Ciralsky Jessica B, Sippel Kimberly C
Department of Ophthalmology, Weill Cornell Medical College, New York, NY, USA.
Clin Ophthalmol. 2013;7:1031-4. doi: 10.2147/OPTH.S45054. Epub 2013 May 31.
Stevens-Johnson syndrome is often associated with blinding ocular surface cicatricial sequelae. Recent reports have described markedly improved clinical outcomes with the application of amniotic membrane to the ocular surface during the acute phase. Here we describe the clinical outcome of a patient with acute Stevens-Johnson syndrome and severe ocular surface involvement in whom the evolving medical condition and family consent resulted in amniotic membrane application to each eye at differing intervals from disease onset.
We undertook a retrospective chart review of a woman with Stevens-Johnson syndrome who presented within hours of disease onset. She underwent application of amniotic membrane to the ocular surface of the left eye during the hyperacute phase (<72 hours after disease onset) and to the right eye at a later time point during the acute phase (six days after disease onset). The clinical outcomes of the two eyes, as well as associated ocular symptoms, were compared over a one-year postoperative period.
The right eye, treated later in the course of the disease, required additional surgical procedures and ultimately exhibited significantly more advanced ocular surface pathology than the left. Further, the patient reported more pronounced issues of chronic eye pain and visual difficulties in the right eye.

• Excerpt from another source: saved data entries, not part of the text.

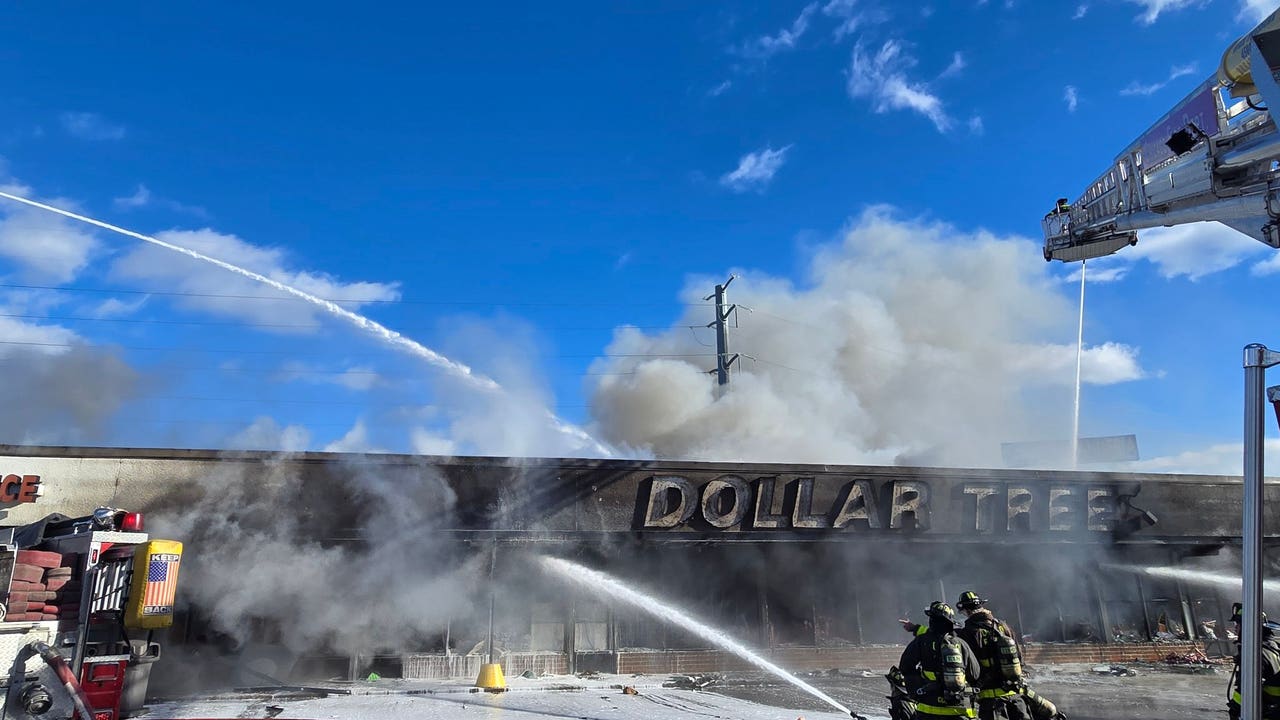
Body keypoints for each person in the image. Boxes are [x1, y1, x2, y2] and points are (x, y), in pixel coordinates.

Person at [955, 591, 1066, 720]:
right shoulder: (1003, 626)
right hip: (1016, 697)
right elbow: (1019, 658)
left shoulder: (967, 633)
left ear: (966, 611)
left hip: (992, 702)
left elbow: (970, 669)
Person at [898, 601, 981, 719]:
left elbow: (905, 667)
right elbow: (975, 673)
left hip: (929, 707)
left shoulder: (921, 642)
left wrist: (918, 688)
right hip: (960, 708)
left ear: (931, 620)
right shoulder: (961, 643)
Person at [1227, 602, 1280, 720]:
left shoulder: (1255, 654)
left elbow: (1247, 690)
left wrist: (1235, 709)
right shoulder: (1273, 647)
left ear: (1248, 626)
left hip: (1262, 712)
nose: (1235, 627)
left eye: (1238, 623)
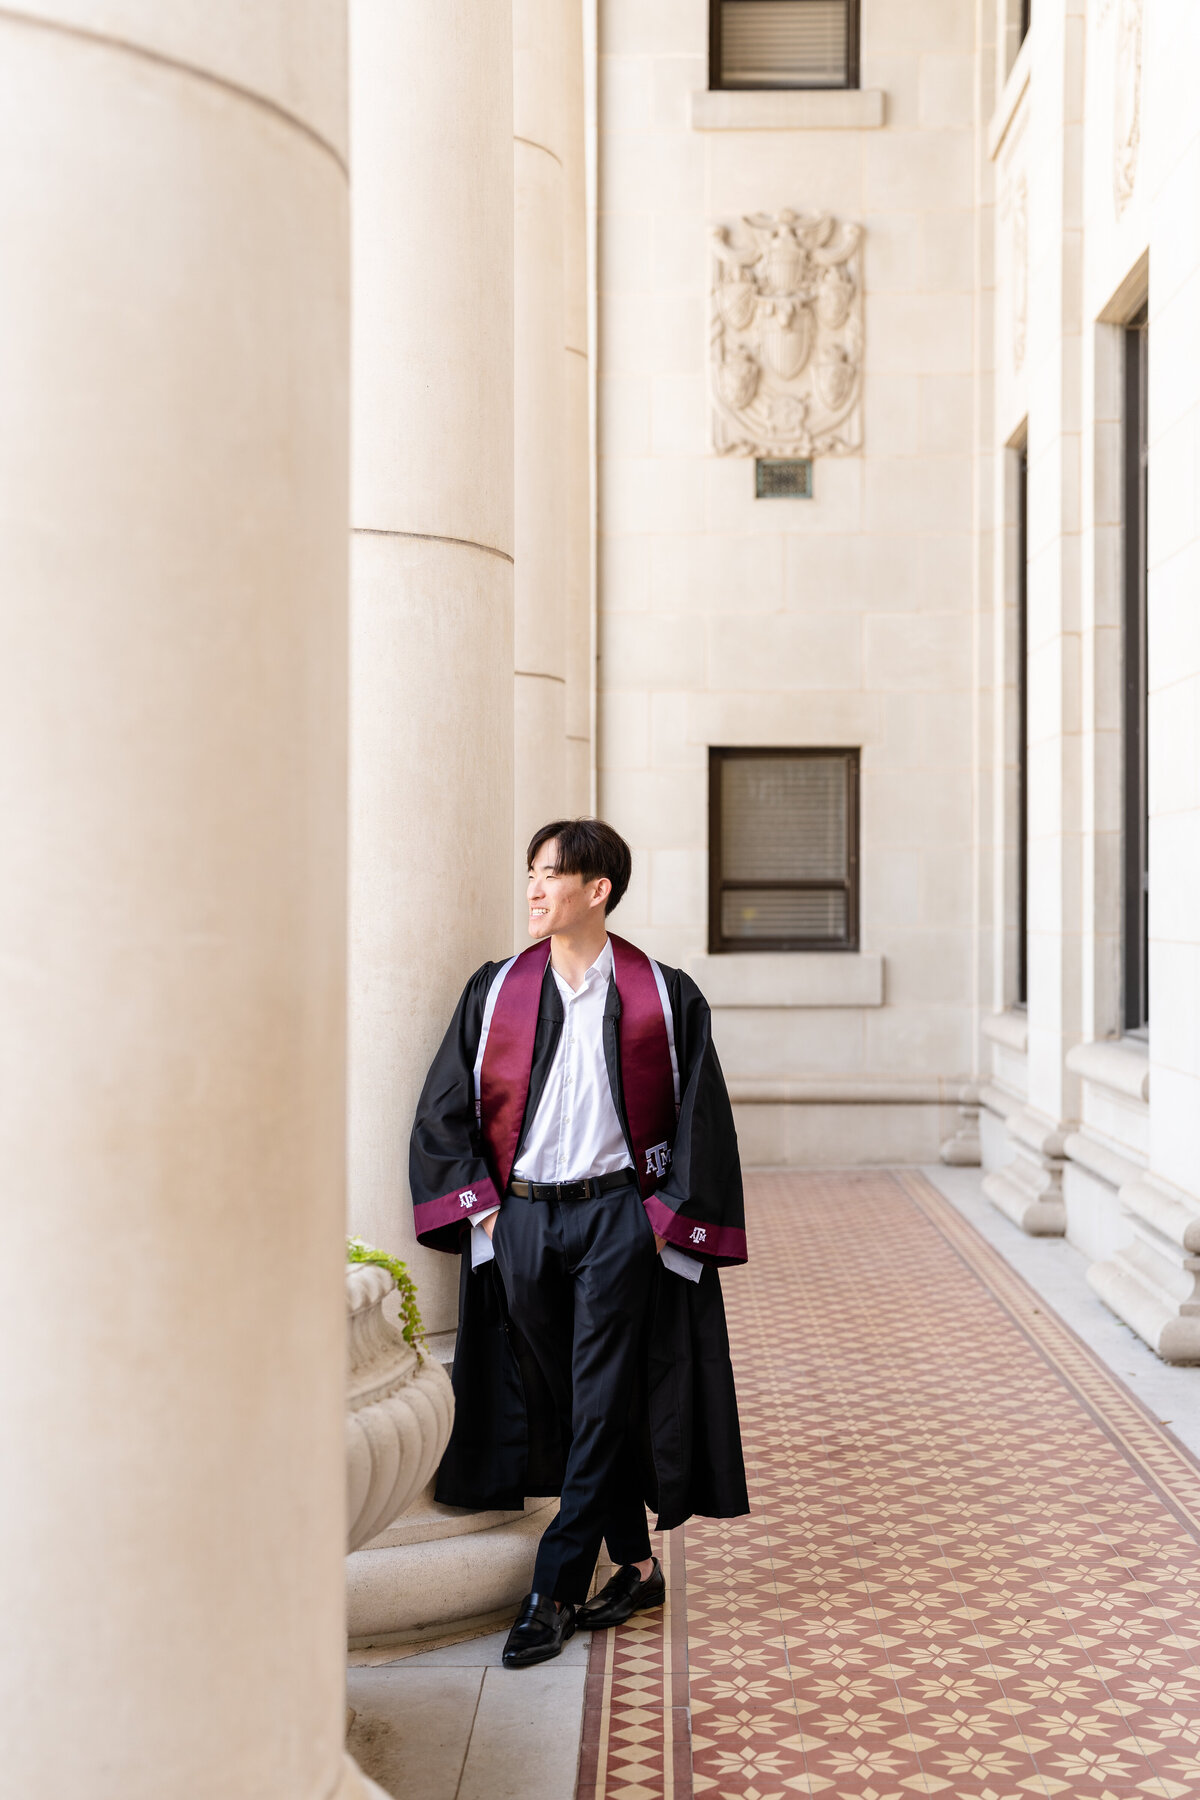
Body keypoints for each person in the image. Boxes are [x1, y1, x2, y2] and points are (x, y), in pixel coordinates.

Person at [410, 818, 748, 1669]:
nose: (532, 889)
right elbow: (445, 1107)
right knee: (560, 1396)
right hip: (520, 1219)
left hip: (615, 1220)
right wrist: (487, 1216)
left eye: (549, 875)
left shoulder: (663, 996)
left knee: (597, 1393)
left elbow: (701, 1119)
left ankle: (552, 1587)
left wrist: (659, 1221)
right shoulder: (496, 992)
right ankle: (634, 1565)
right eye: (530, 872)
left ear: (596, 891)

Earlier intervention with application of amniotic membrane to the ocular surface in this patient with severe ocular involvement secondary to Stevens-Johnson syndrome proved superior. Application of amniotic membrane as soon as possible after disease onset, preferably in the hyperacute phase, appears to result in a significantly better clinical outcome than application later in the disease course.
史蒂文斯-约翰逊综合征常伴有导致失明的眼表瘢痕后遗症。最近的报告描述了在急性期将羊膜应用于眼表可显著改善临床结局。在此,我们描述了一名急性史蒂文斯-约翰逊综合征且眼表严重受累患者的临床结局,该患者不断变化的病情及家属同意使得在疾病发作后的不同时间间隔对每只眼睛应用羊膜。
我们对一名在疾病发作数小时内就诊的史蒂文斯-约翰逊综合征女性患者进行了回顾性病历审查。她在超急性期(疾病发作后<72小时)对左眼眼表应用了羊膜,并在急性期的稍后时间点(疾病发作六天后)对右眼应用了羊膜。在术后一年期间比较了两只眼睛的临床结局以及相关的眼部症状。
在疾病过程中较晚接受治疗的右眼需要额外的手术,最终眼表病理改变明显比左眼更严重。此外,患者报告右眼的慢性眼痛和视力问题更明显。
对于这名继发于史蒂文斯-约翰逊综合征且眼表严重受累的患者,早期对眼表应用羊膜进行干预被证明更具优势。疾病发作后尽快应用羊膜,最好是在超急性期,似乎比在疾病过程后期应用能带来明显更好的临床结局。